I LOVE this tune, I LOVE this track. But! Because it was dubstep, and our first dubstep T7, I was concerned about what the members would think of it. To my complete surprise, not only was this track a hit at my gyms, but at all of the gyms that my instructor friends teach at as well. The amount of contrast in it, the fact that the dubstep wasn't as aggressive on the ears as the dubstep that's been used in T5s of late... it makes this track a winner.

While I adore Never Give Up from 58, because of how long it is I'll hardly be able to use it. As this track, while still on the long side, is more of a standard length, I'll be able to get much more mileage out of it. Job well done. I'll never get tired of teaching this, as this track demands skill and respect.

I don't normally write about any of the cooldown tracks, but for this release I'll mention that this is the shortest T8 that we've ever had. The last one was 'Busy' from RPM 53, and the way that was choreographed, it acknowledged that the cooldown was short and the stretch track started on the bike. This one doesn't have that, and I will honestly say that sometimes when the members are particularly smashed, they don't look ready to come off the bike.
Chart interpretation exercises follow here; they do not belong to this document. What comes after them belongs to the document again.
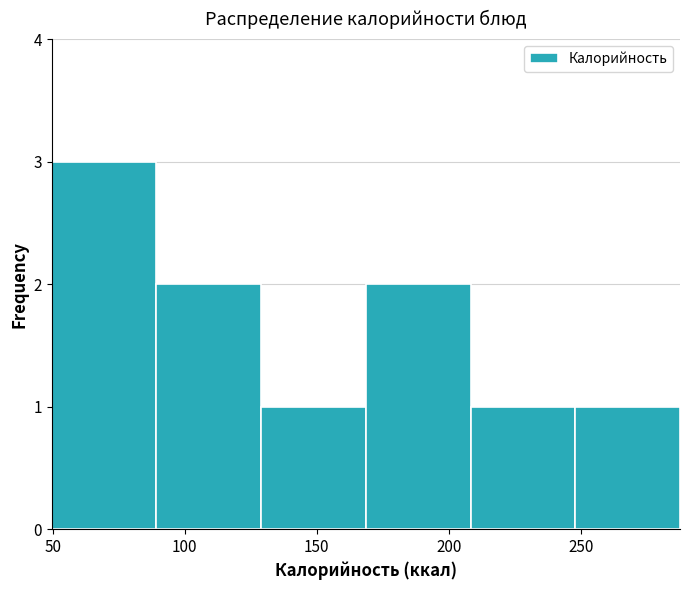

Reading left to right, list every bar in this chart as the range it spans on the x-axis followed by its height. Neither the bar edges nor the heights are printed on the chart, so give them approximately, as read against the axes.

50 to 90: 3
90 to 130: 2
130 to 170: 1
170 to 210: 2
210 to 250: 1
250 to 290: 1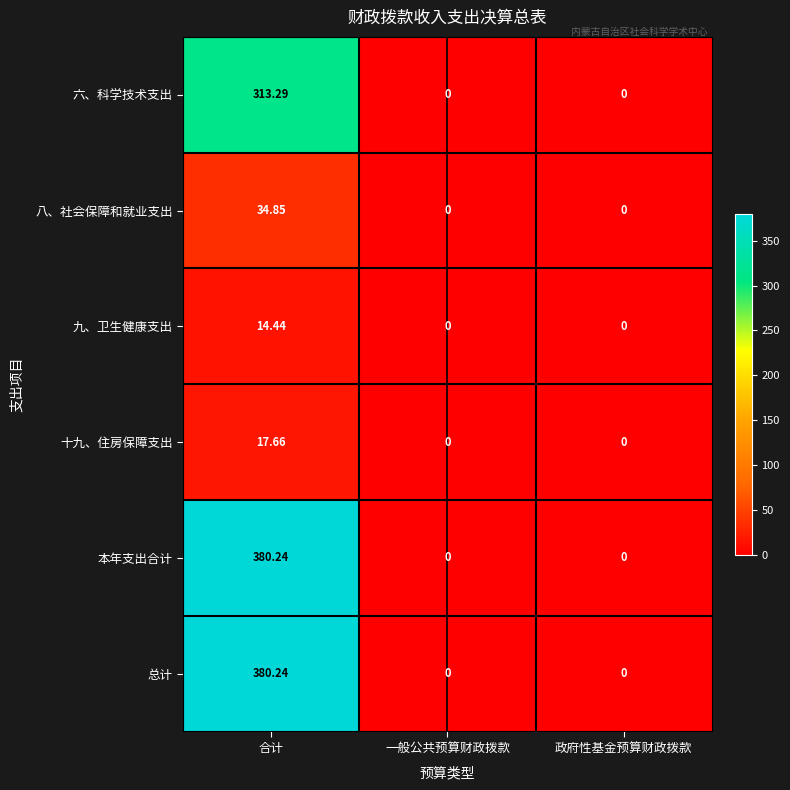

Which category has the highest value across all series?

合计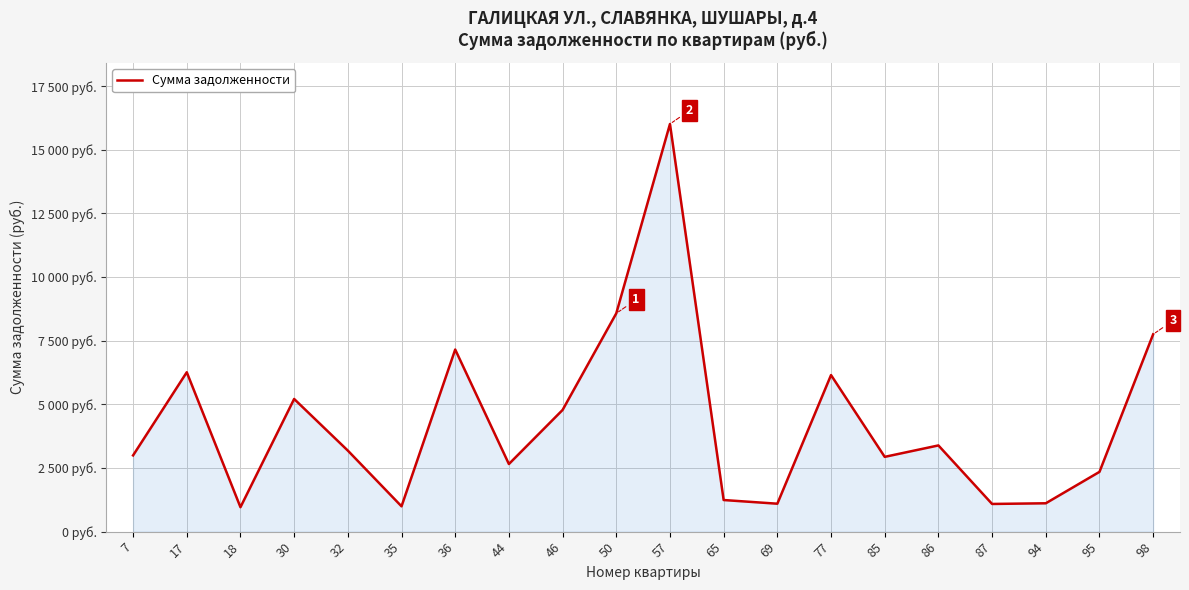

List the labels in order of value, smallest first.

18, 35, 87, 69, 94, 65, 95, 44, 85, 7, 32, 86, 46, 30, 77, 17, 36, 98, 50, 57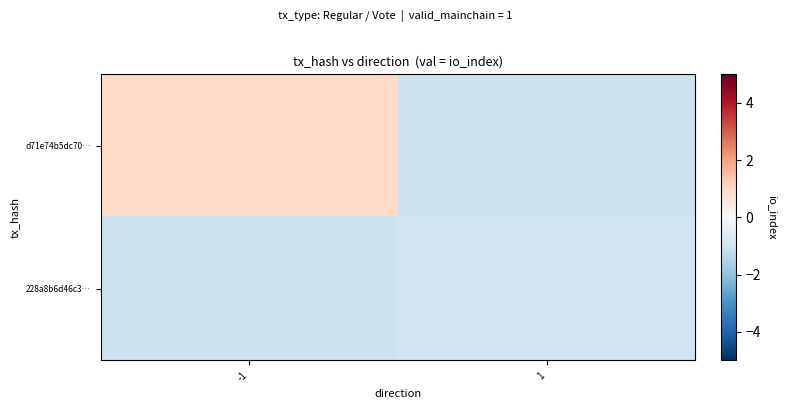

List the series in order of their overall mean, highest first.

d71e74b5dc70…, 228a8b6d46c3…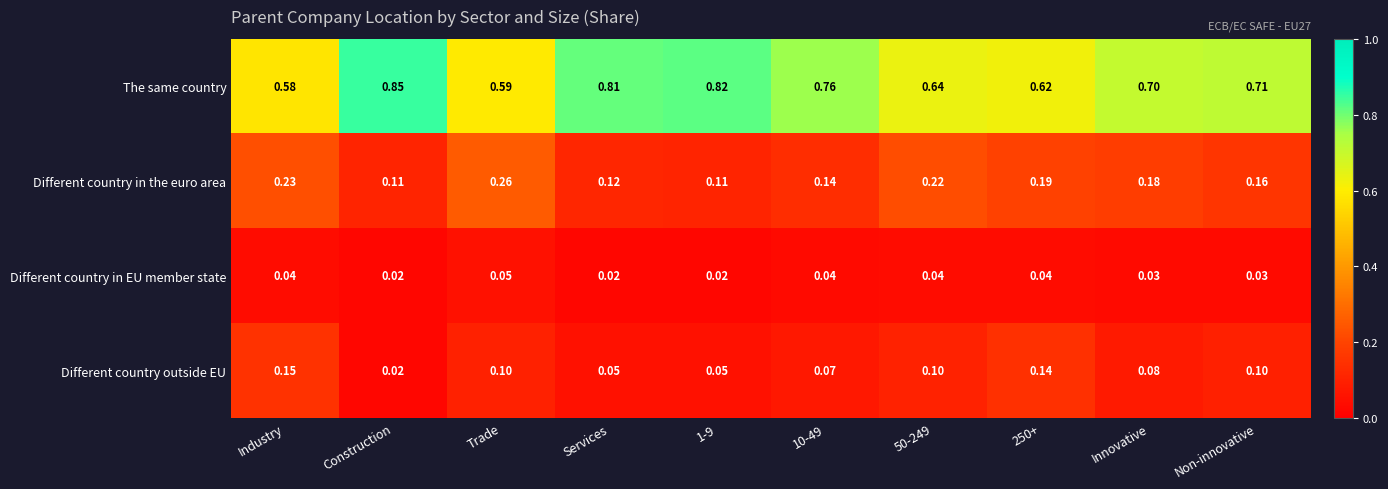

Which category has the highest value in the Different country outside EU series?

Industry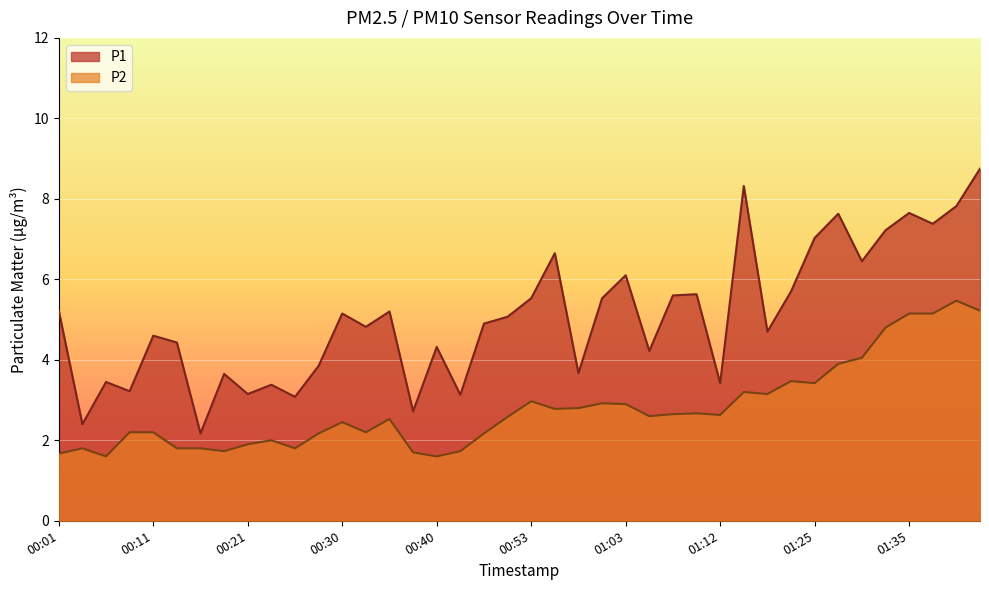

Reading left to right, what are all the values shown in this chart?

P1: 00:01=5.2	00:03=2.4	00:06=3.5	00:08=3.2	00:11=4.6	00:13=4.4	00:16=2.2	00:18=3.6	00:21=3.1	00:23=3.4	00:26=3.1	00:28=3.9	00:30=5.2	00:33=4.8	00:35=5.2	00:38=2.7	00:40=4.3	00:43=3.1	00:48=4.9	00:50=5.1	00:53=5.5	00:55=6.7	00:58=3.7	01:00=5.5	01:03=6.1	01:05=4.2	01:07=5.6	01:10=5.6	01:12=3.4	01:18=8.3	01:20=4.7	01:23=5.7	01:25=7.0	01:27=7.6	01:30=6.5	01:32=7.2	01:35=7.7	01:37=7.4	01:40=7.8	01:42=8.8
P2: 00:01=1.7	00:03=1.8	00:06=1.6	00:08=2.2	00:11=2.2	00:13=1.8	00:16=1.8	00:18=1.7	00:21=1.9	00:23=2.0	00:26=1.8	00:28=2.2	00:30=2.5	00:33=2.2	00:35=2.5	00:38=1.7	00:40=1.6	00:43=1.7	00:48=2.2	00:50=2.6	00:53=3.0	00:55=2.8	00:58=2.8	01:00=2.9	01:03=2.9	01:05=2.6	01:07=2.6	01:10=2.7	01:12=2.6	01:18=3.2	01:20=3.1	01:23=3.5	01:25=3.4	01:27=3.9	01:30=4.0	01:32=4.8	01:35=5.2	01:37=5.2	01:40=5.5	01:42=5.2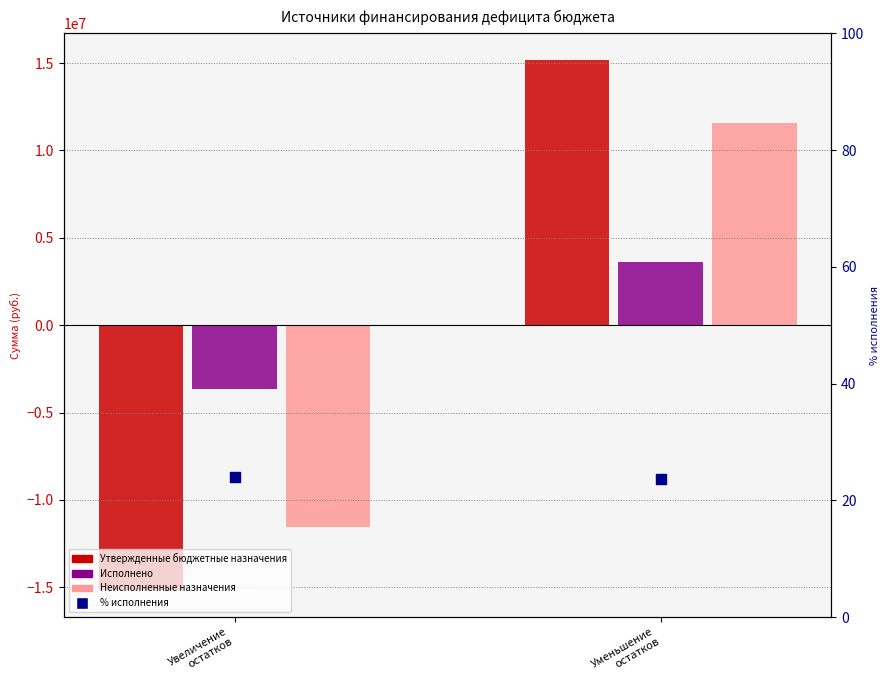

What are all the series names shown in the legend?

Утвержденные бюджетные назначения, Исполнено, Неисполненные назначения, % исполнения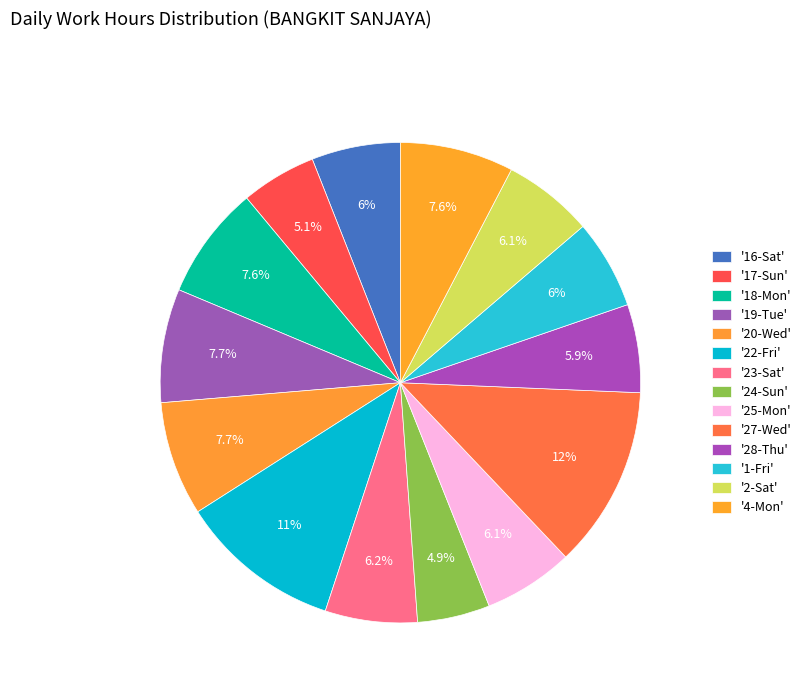

What is the smallest slice in the pie chart?

24-Sun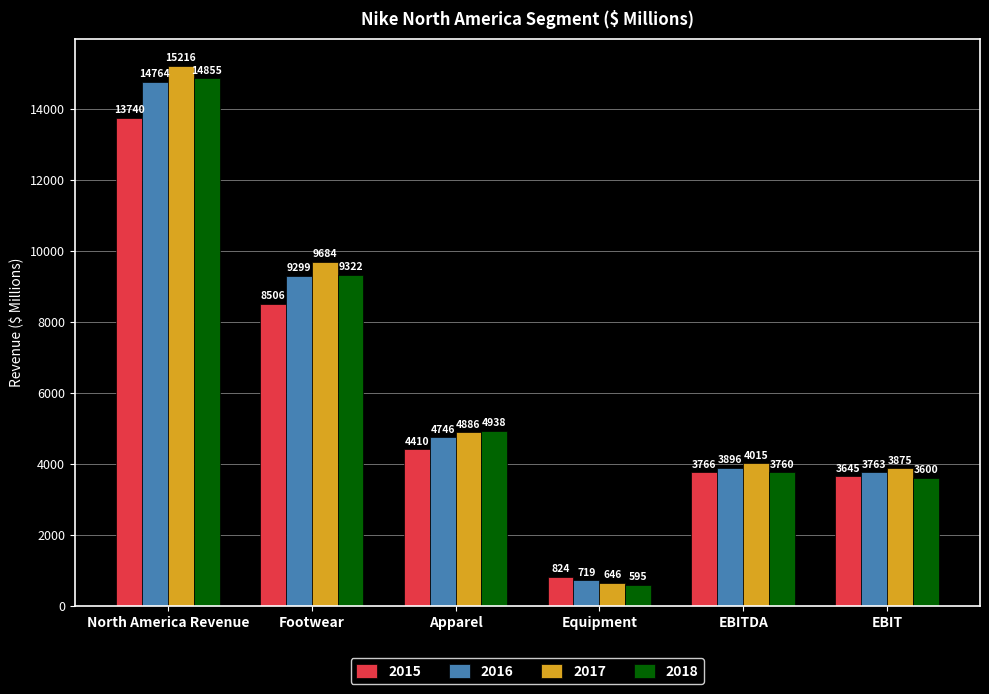

Count the number of data series in this chart.

4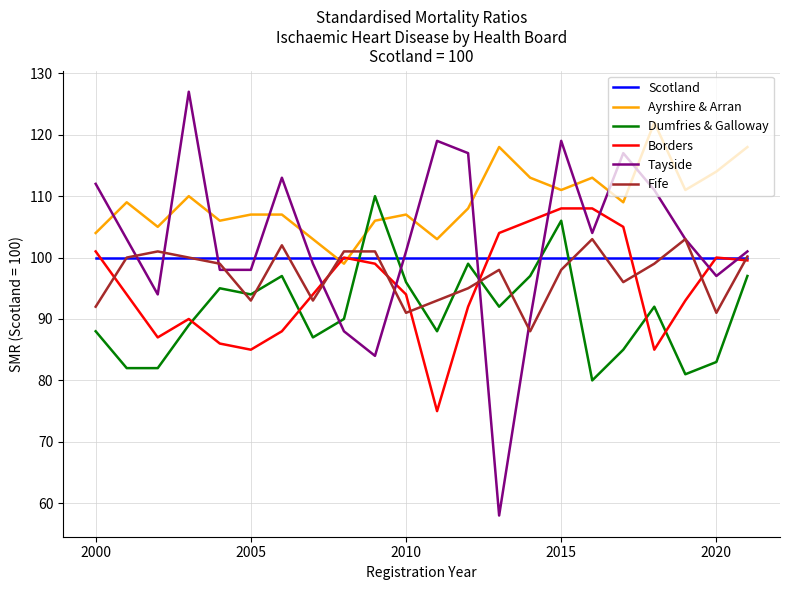

What is the average value of the Fife series?

97.1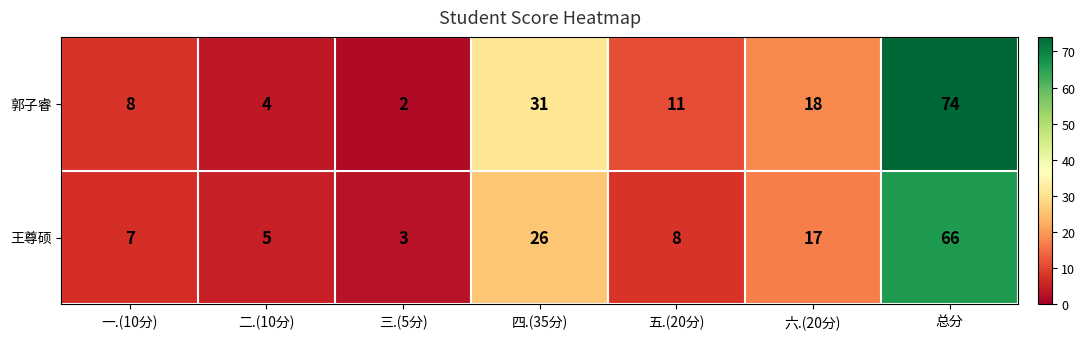

Which series has the widest spread of values?

郭子睿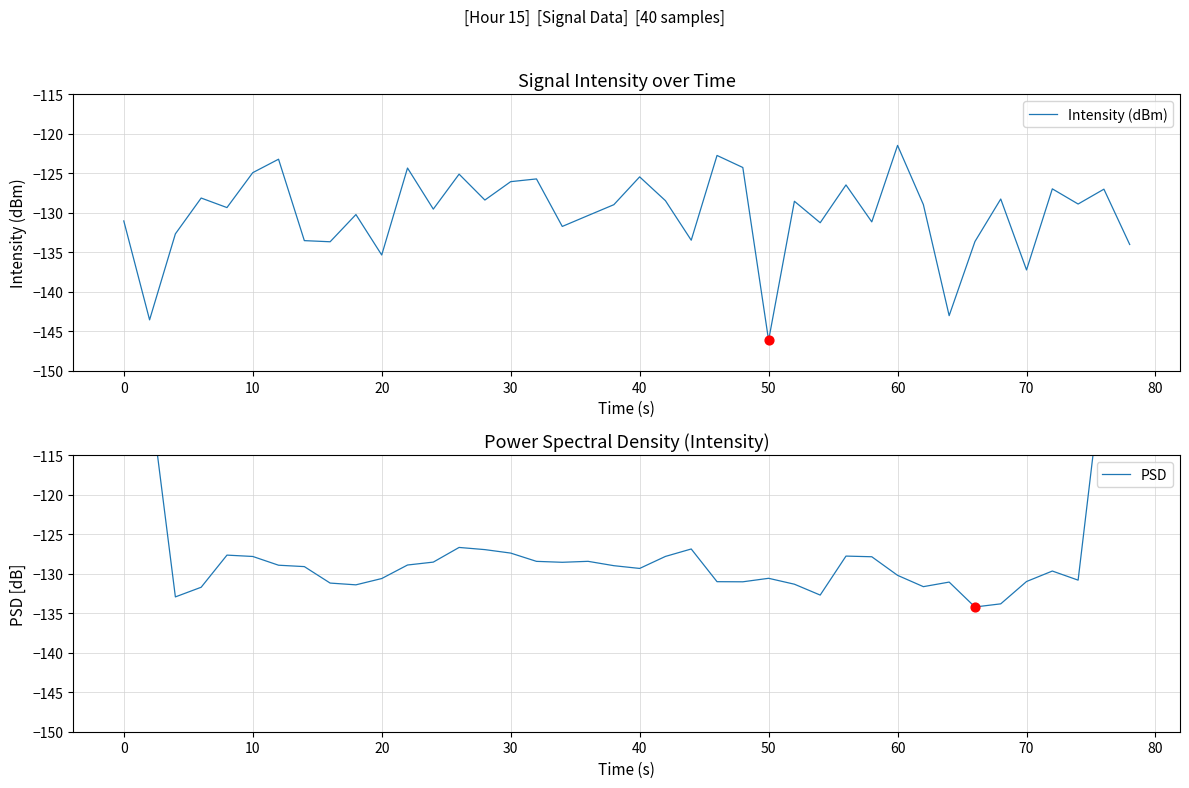

Which series contains the lowest Y value?

Intensity (dBm)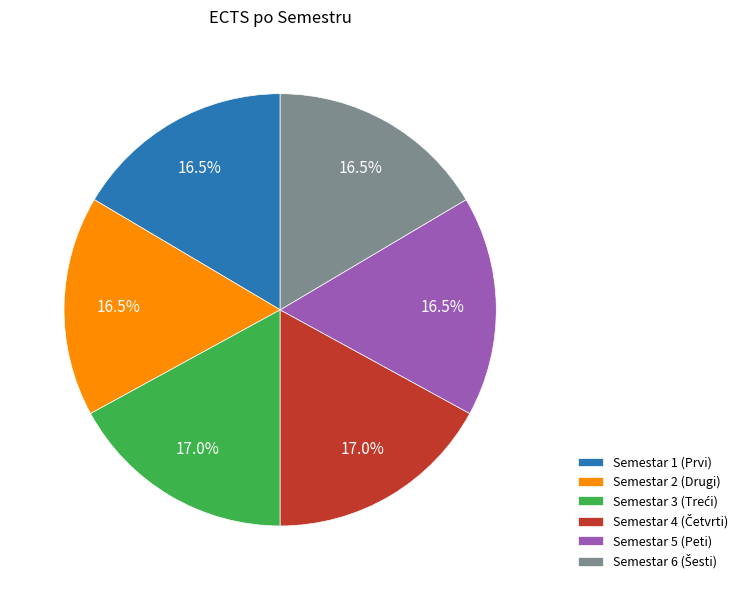

Count the number of slices in the pie.

6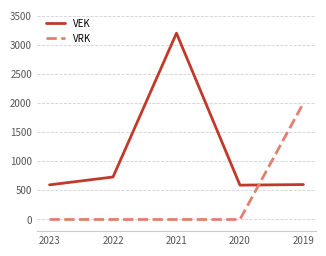

Where do VEK and VRK first cross each other?

2020 and 2019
I make a note to my members "If you feel like your heart rate hasn't come down fully, that's okay, this track is shorter than normal. It's on a downward trend, so in the next minute or so it will come to a normal level." Nothing really to say about the song itself, it's nice enough, didn't have the impact that Hall Of Fame had, but it does the job. Can't really complain about that!

When you listen to the music in this release, there is NO WAY that you can have any appreciation for how incredible this release is. After mixing it out, I had to teach it top to bottom for my recertification and it floored me as to how hard it was as a whole. That's why it was SO disappointing when instructors wrote the release off before they had ridden it, and before they taught it. This one will challenge your fitness, RIDICULOUSLY. I love it, my members love it, and I know I will be hard pressed to let go of it.

Sarah and Glen, I'm invoicing you for a new pair of legs.


Amanda said...

I agree with all of that! Great review. I haven't tired of this release and think it is a great workout.